Lord help me today, show me the way
One day at a time.
It's been playing in my head the last couple of days. It is a summons, an invitation, a beacon, a hint. So easy to hear, so hard to do. Mostly because I am a planner. I like to anticipate what is coming so I can be fully prepared. I hate to be taken by surprise. I guess I live by a secret belief that if I can wisely use the resources of today, tomorrow won't be so bad. But in this moment, it is impossible to see that far ahead. As much as I have an inner resistance to it, I have to live into this season one day at a time.
On topic, Jesus says this:
“Therefore I tell you, do not worry about your life, what you will eat or drink; or about your body, what you will wear. Is not life more than food, and the body more than clothes?
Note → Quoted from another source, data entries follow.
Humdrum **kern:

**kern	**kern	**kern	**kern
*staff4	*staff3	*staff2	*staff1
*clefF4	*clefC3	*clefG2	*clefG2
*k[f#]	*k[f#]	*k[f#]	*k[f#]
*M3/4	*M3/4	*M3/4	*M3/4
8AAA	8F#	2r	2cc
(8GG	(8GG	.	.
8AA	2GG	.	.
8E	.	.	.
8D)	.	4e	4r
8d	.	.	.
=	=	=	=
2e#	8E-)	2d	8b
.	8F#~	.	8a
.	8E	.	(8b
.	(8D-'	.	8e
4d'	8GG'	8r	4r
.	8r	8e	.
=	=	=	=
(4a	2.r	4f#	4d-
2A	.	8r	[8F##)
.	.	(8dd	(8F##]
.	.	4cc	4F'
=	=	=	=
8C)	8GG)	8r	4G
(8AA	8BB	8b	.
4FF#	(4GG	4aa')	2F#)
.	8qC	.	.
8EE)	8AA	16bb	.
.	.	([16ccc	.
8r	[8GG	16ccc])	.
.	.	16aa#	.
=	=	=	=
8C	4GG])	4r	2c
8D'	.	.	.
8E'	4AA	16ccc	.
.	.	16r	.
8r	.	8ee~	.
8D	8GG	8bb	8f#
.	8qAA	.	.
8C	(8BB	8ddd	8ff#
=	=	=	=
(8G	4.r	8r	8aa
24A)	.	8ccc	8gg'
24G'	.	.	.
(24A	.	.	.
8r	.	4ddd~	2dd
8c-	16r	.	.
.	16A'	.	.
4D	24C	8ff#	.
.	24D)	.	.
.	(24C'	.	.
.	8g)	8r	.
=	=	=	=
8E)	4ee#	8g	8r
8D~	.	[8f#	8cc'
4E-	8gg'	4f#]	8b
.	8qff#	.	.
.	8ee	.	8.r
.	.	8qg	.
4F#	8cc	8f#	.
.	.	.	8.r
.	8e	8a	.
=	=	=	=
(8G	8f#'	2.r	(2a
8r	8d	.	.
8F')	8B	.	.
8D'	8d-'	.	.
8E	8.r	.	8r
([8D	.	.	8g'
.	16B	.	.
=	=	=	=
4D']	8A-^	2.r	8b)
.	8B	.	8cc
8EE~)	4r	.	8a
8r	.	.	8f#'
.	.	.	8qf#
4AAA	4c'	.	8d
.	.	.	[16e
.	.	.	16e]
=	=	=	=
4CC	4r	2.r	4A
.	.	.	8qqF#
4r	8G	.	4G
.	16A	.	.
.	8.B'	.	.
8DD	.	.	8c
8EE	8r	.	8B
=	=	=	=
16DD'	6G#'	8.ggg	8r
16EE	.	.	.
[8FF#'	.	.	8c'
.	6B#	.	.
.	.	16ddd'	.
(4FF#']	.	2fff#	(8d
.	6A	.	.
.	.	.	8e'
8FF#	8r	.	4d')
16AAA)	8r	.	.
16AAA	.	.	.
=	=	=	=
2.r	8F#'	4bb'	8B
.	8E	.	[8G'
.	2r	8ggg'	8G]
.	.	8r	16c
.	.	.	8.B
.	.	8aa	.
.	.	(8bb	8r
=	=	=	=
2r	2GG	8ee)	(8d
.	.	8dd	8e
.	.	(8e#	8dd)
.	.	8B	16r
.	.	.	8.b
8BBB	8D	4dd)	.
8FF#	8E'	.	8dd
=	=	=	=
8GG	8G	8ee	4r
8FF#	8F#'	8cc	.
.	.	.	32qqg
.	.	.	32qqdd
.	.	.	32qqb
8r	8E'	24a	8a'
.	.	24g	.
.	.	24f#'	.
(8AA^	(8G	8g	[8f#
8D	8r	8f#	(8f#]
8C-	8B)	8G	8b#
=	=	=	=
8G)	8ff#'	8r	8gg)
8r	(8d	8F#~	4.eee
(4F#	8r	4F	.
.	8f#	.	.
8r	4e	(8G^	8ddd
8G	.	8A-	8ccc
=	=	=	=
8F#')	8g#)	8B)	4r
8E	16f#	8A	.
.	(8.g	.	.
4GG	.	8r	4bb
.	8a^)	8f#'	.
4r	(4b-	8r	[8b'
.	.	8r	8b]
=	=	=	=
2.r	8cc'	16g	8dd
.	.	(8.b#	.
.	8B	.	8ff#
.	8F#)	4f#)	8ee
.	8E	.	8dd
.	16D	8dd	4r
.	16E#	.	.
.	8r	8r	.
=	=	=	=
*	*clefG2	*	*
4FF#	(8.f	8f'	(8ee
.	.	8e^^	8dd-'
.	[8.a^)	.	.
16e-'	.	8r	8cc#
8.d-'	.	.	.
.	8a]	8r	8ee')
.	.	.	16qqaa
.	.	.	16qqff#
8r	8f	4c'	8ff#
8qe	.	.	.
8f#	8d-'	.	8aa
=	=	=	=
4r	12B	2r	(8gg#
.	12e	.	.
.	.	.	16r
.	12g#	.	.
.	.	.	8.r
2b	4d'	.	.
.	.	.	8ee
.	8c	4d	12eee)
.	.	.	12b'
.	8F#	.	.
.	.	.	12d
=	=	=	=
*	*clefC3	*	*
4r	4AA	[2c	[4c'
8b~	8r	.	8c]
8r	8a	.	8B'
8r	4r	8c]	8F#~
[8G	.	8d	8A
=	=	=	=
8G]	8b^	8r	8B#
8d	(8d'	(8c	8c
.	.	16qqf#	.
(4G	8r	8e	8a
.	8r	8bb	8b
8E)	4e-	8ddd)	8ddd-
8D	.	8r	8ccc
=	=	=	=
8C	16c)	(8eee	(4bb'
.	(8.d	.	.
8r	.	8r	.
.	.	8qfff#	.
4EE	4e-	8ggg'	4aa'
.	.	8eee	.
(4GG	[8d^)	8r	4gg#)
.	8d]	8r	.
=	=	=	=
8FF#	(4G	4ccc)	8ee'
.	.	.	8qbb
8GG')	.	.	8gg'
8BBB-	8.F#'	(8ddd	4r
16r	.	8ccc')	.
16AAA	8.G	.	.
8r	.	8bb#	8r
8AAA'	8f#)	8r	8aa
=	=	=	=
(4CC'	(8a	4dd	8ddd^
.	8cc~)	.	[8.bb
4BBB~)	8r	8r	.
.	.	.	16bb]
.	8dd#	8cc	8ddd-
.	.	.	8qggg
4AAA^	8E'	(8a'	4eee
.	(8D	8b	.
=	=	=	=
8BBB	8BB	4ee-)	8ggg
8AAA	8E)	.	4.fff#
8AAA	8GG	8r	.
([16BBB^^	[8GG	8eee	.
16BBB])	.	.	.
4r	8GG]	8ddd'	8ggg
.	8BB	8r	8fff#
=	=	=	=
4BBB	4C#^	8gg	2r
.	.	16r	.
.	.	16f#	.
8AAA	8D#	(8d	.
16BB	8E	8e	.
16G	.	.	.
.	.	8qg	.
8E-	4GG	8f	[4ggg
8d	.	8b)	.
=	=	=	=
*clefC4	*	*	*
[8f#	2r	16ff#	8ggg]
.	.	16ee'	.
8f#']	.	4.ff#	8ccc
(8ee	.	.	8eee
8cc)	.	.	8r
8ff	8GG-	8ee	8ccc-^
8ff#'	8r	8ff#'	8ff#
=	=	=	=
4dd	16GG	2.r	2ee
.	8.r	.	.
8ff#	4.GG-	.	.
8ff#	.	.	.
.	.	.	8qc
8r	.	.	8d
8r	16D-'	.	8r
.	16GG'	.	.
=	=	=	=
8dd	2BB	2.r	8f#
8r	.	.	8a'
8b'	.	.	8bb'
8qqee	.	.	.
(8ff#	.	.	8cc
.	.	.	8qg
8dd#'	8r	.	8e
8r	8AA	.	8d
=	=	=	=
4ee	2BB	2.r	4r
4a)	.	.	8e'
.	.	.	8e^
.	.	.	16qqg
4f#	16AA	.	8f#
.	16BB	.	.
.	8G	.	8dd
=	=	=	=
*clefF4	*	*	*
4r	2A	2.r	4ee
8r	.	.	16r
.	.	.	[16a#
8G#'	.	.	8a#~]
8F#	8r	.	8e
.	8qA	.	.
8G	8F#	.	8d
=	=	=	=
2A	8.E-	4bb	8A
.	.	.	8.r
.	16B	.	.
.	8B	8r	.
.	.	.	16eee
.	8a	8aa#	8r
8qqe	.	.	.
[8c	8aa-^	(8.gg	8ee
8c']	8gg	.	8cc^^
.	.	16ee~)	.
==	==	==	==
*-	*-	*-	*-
Look at the birds of the air; they do not sow or reap or store away in barns, and yet your heavenly Father feeds them. Are you not much more valuable than they? Can any one of you by worrying add a single hour to your life?. . . But seek first his kingdom and his righteousness, and all these things will be given to you as well. Therefore do not worry about tomorrow, for tomorrow will worry about itself. Each day has enough trouble of its own" (Matthew 6:25-34).
Of course I want to say to Jesus, "I know worrying won't help, but planning ahead is worth a lot of hours." In all of this, the heavens have been strangely quiet.
It's as if I am left with the words themselves. No warm fuzzies. No angel messengers. No mysterious signs. Just my Bible and the familiar faith that says the words found there are worth something. Familiar faith has to work right now; my feelings are mute. I can hear the childhood whine in the bottom of my gut, "But I don't feel like it!" I feel like taking charge. I feel like manipulating my circumstances to give me and my family an acceptable outcome. I feel like leveraging all that I am for a future that is out of my grasp. It's hard to let all that I care about rest in God's hands. Mine are so much more accessible. Harder still to rest my self there as well, when God seems so silent.
Seasons of honing our faith are like that I think. If it were easy it wouldn't be called faith. It would be called sight. In my blindness I am learning to live into this day, one day at a time.